KC-135
Air Force will Tankflugzeuge mit Mini-Raketen bewaffnen
Tankflugzeuge sind die heimlichen Helden großer Luftstreitkräfte. Sie sorgen dafür, dass Kampfjets und Bomber ihre Ziele erreichen und danach auch wieder genügend Sprit haben, um nachhause zu kommen.
Um etwa die globale Reichweite der B-52 Bomber demonstrieren, flogen 3 Stück 1957 nonstop rund um die Welt – 39.165 km in 45 Stunden. Möglich war das nur durch mehrere Luftbetankungen durch KC-97s.
Diese strategische und taktische Wichtigkeit macht Tankflugzeuge zu prioritären Zielen für die Feinde: Denn ohne sie bricht die Logistik zusammen und schränkt die Einsatzreichweite und -häufigkeit massiv ein. Daher werden Tankflugzeuge besonders geschützt und halten sich meist weit außerhalb der Reichweite feindlicher Luftabwehr auf. Wegen neuer Luftabwehrraketen und Stealth-Fighter schwindet der Schutz aber.

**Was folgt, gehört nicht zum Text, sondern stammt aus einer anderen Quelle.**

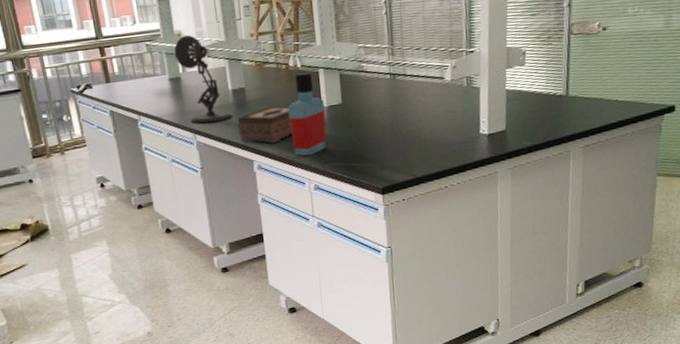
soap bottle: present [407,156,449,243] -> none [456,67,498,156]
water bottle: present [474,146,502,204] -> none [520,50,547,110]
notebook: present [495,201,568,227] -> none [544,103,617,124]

Die Air Force überlegt deshalb, wie Lufttanker zukünftig geschützt werden könnten. Eine Option dafür sind Mini-Raketen.
KC-135 betankt eine F-16
© US Air Force
Die letzte Verteidigungslinie
Kevin Stamey, leitender Program Officer für die Tank- und Transportflugzeuge der US Air Force, sprach diese Woche darüber in einem Interview. „Eine Technologie, die wir uns gerade sehr genau ansehen, ist die kinetische Selbstverteidigung für unsere Tankflugzeuge. Wir sehen das als eine Art letzte Verteidigungslinie. Wenn alle Stricke reißen und die Bedrohung die Kill Chain durchbrochen hat, haben wir damit immer noch die Möglichkeit, unsere Tankflugzeuge zu beschützen“, sagt Stamey.
Er ergänzt, dass die Abwehrmöglichkeit unabhängig davon sein soll, ob die anfliegende Rakete einen Infrarot- oder Radarsuchkopf hat. „Wenn wir die Rakete kinetisch ausschalten können, müssen wir uns außerdem nicht auf elektronische Kriegsführung und Täuschkörper verlassen, die zwar gegen manche Raketen funktionieren, aber nicht gegen alle.“
Kinetische Waffensysteme
Stamey geht nicht ins Detail, was für ihn eine kinetische Verteidigungswaffe ist. Prinzipiell wird im Militärjargon von kinetisch gesprochen, wenn ein physisches Objekt, also ein Projektil oder eine Rakete, eingesetzt wird. Non-Kinetic-Maßnahmen wäre etwa elektronische Kriegsführung, wie Jammer oder Infrarotstrahlen, um den Hitzesuchkopf einer Rakete zu blenden. Energiewaffen, wie Laser und Mikrowellen, sind ebenfalls nicht-kinetisch.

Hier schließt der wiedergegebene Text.